Some families do not have hospital visitation rights, nor rights to plan funerals.
Adopted children in single parent and same gender families, orphans that families
have chosen to care for, are not fully protected by our laws that fail to affirm
all loving families. The Psalmist in our text today says that the care of children
is a goal of God. We need to support same gendered families that are lovingly
taking care of children.
So
from the Bible we do not find clear definitions of marriage and the family for
our time.
Nor
has American culture always been clear about marriage in our society. Actually
American society has often been pulled apart over debates about marriage. Here
are a few:
Slaves
in America were considered property and therefore did not have marriage rights.

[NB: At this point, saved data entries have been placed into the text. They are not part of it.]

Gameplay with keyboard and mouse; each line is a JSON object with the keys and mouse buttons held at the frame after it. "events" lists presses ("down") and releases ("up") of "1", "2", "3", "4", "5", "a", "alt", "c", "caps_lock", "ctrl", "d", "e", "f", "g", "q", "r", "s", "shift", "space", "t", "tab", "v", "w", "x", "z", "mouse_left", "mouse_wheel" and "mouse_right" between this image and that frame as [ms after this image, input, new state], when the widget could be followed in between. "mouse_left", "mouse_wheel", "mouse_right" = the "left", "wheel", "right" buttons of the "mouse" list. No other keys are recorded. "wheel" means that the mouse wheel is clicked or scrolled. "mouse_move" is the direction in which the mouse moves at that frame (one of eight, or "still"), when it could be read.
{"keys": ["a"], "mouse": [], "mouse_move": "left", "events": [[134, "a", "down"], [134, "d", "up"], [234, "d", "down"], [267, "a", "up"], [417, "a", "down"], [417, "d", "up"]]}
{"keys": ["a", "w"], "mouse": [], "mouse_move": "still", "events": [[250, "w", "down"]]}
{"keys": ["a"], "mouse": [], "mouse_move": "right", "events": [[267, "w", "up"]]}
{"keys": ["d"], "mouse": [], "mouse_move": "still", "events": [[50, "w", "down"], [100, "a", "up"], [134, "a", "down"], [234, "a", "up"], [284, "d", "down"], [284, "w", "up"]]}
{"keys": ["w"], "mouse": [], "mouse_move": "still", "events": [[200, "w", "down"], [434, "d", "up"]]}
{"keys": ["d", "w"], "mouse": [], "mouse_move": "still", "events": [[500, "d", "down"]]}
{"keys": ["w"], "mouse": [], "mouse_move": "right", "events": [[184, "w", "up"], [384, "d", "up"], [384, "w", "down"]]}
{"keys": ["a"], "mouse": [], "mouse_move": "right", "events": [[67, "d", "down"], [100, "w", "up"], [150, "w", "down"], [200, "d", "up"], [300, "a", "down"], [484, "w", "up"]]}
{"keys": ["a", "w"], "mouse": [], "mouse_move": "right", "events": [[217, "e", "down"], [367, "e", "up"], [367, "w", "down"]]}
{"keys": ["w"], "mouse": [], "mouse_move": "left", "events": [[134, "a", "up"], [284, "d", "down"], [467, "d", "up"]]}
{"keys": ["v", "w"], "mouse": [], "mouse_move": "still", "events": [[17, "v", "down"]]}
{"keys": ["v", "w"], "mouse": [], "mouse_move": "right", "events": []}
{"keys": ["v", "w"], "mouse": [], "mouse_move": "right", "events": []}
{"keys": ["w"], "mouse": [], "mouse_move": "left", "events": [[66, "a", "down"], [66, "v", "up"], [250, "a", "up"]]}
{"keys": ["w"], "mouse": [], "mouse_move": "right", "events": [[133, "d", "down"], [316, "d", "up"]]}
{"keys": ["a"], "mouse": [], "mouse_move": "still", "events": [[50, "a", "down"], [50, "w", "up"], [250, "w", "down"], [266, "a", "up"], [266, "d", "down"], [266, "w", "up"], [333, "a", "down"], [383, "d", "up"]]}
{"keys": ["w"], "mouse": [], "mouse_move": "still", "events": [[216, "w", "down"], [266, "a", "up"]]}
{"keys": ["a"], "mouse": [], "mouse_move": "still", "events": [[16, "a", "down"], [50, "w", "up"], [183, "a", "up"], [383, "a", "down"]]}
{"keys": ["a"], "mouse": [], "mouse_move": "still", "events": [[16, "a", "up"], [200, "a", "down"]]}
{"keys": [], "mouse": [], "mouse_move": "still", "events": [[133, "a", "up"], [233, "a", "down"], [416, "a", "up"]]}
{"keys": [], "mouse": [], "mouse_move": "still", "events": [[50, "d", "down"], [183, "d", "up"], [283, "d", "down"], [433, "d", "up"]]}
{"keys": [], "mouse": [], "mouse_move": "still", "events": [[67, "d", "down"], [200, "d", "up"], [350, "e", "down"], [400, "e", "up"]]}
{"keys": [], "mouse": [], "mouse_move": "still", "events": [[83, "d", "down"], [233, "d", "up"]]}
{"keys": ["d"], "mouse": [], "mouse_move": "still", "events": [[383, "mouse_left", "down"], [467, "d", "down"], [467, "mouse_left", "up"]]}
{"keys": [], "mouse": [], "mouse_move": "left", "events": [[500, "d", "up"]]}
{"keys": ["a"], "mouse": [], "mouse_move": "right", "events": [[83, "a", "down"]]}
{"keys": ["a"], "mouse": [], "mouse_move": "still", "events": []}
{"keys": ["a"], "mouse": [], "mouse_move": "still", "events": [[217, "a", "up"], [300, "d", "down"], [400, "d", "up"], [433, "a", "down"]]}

Slaves were often forced to breed as if they were cattle, women were used as toys
by powerful political slave owners, children were ripped away from their natural
parents and sold down the river. America does not have a good track record in
honoring the love of a family.
Even
outside the slave community women were not treated as equal partners. The idea
that women were property persisted in some parts of America well into the twentieth
century.
Inter-racial
marriage was banned in most states until over-ruled by the Supreme Court in 1967.
Our laws crushed loving families. Some of the first interracial marriages in Rhode
Island were celebrated at Beneficent as we opposed the marriage culture of our
land. We witnessed that the nation's laws about marriage thwarted love created
by God.
Only
recently have laws been adjusted to affirm the marriage rights of prisoners. Only
recently have there been laws to protect partners from marital rape.
Marriage
had often been debated, and is constantly changing.
Jesus
was non-traditional about marriage. As far as we can tell he did not get married
in a culture where it was expected. I sometimes wonder if the DaVinci Code, was
written with a conservative agenda to try to push Jesus into a traditional marriage?
We
know enough to know that families are changing. Do not believe it when people
tell you it is once and all settled for good.
The
poets of the Bible find God at work when we find places for orphans, widows, and
the desolate. The Bible does say love lasts forever, and that should be our guiding
principal.
Yes,
families are facing difficulties. We are in challenging times. But I would tell
you that it is adultery, abuse, and addiction that are hurting families, not gay
marriage. God affirms just and loving relations.
Amen.
1 -
"Sex and the City of God: Intimacy and Wholeness," (a pamphlet from
Pacific School of Religion, 2004, p.7)
Other
comments in this sermon represent information shared in a series of lectures and
discussions at a meeting of the United Church of Christ Coalition for Lesbian,
Gay, Bisexual, and Transgender Concerns.